▶ **Excerpt provided**
···

The argument has also been made throughout this debate that the EU has changed beyond all recognition since 1975. That is partly because of British initiatives and efforts: Margaret Thatcher’s initiative on the single market; national deregulation and European reregulation, which of course meant different regulations as we negotiated some of them, but not an overall increase in regulation; and eastern enlargement, which Margaret Thatcher pushed for, with the unintended effect that of course when Poland came in, as she wanted it to, a large number of Poles decided that they wanted to move here, which was one of the interesting unintended consequences.
The world has also changed enormously since 1975. We are in a different global economy; the national companies that used to exist have become multinational; we have integrated production models in which every Airbus sold by the French has over 30% of British parts in it, and every car built in Britain and Germany has parts from other countries throughout Europe; and similarly, we have cross-border financial services, legal services and the like.
Britain has also changed. The noble Viscount, Lord Ridley, said, powerfully, “We want our independence back”. I would like to have back our regional economies. I spent much of my life in the north of England; in Yorkshire you used to have textile mills and building societies. He is from the north-east; we had ICI and Northern Rock. He will remember Northern Rock—it was quite a good building society in his time and did quite a lot for the regional economy. However, these things have all changed. Now Nissan keeps the north-eastern economy going, and I much regret that we no longer have regional banks. The bank that my father used to work for, Barclays, which used to do a lot of useful regional investment, has just chosen an American investment banker as its chief executive. That is rather different from the sort of national economy in which I grew up.

···

▶ **Data shown**

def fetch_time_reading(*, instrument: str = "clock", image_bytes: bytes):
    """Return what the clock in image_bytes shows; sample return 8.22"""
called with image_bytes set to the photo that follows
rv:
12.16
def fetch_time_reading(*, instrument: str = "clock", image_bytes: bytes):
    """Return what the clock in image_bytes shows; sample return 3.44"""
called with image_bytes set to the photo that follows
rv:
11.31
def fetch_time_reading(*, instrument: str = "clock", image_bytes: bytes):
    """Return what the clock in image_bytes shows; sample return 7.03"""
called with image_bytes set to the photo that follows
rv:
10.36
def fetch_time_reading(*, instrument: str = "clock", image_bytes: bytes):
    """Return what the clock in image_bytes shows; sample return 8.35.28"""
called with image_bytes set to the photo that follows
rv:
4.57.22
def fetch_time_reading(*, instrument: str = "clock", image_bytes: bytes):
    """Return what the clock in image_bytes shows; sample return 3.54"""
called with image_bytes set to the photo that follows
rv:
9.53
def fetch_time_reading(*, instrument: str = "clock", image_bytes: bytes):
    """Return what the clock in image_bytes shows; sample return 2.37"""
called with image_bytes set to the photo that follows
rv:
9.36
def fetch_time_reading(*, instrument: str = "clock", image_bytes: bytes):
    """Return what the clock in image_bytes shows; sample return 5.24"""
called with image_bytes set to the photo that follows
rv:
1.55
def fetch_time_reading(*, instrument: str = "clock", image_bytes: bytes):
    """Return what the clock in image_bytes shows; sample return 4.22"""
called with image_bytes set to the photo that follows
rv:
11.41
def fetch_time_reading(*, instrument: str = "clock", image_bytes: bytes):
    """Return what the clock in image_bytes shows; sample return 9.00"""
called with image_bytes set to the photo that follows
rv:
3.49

···

▶ **Required work**
Quote in full the passage on how the EU, the world economy and Britain have changed since 1975.

▶ **Full solution**
The argument has also been made throughout this debate that the EU has changed beyond all recognition since 1975. That is partly because of British initiatives and efforts: Margaret Thatcher’s initiative on the single market; national deregulation and European reregulation, which of course meant different regulations as we negotiated some of them, but not an overall increase in regulation; and eastern enlargement, which Margaret Thatcher pushed for, with the unintended effect that of course when Poland came in, as she wanted it to, a large number of Poles decided that they wanted to move here, which was one of the interesting unintended consequences.
The world has also changed enormously since 1975. We are in a different global economy; the national companies that used to exist have become multinational; we have integrated production models in which every Airbus sold by the French has over 30% of British parts in it, and every car built in Britain and Germany has parts from other countries throughout Europe; and similarly, we have cross-border financial services, legal services and the like.
Britain has also changed. The noble Viscount, Lord Ridley, said, powerfully, “We want our independence back”. I would like to have back our regional economies. I spent much of my life in the north of England; in Yorkshire you used to have textile mills and building societies. He is from the north-east; we had ICI and Northern Rock. He will remember Northern Rock—it was quite a good building society in his time and did quite a lot for the regional economy. However, these things have all changed. Now Nissan keeps the north-eastern economy going, and I much regret that we no longer have regional banks. The bank that my father used to work for, Barclays, which used to do a lot of useful regional investment, has just chosen an American investment banker as its chief executive. That is rather different from the sort of national economy in which I grew up.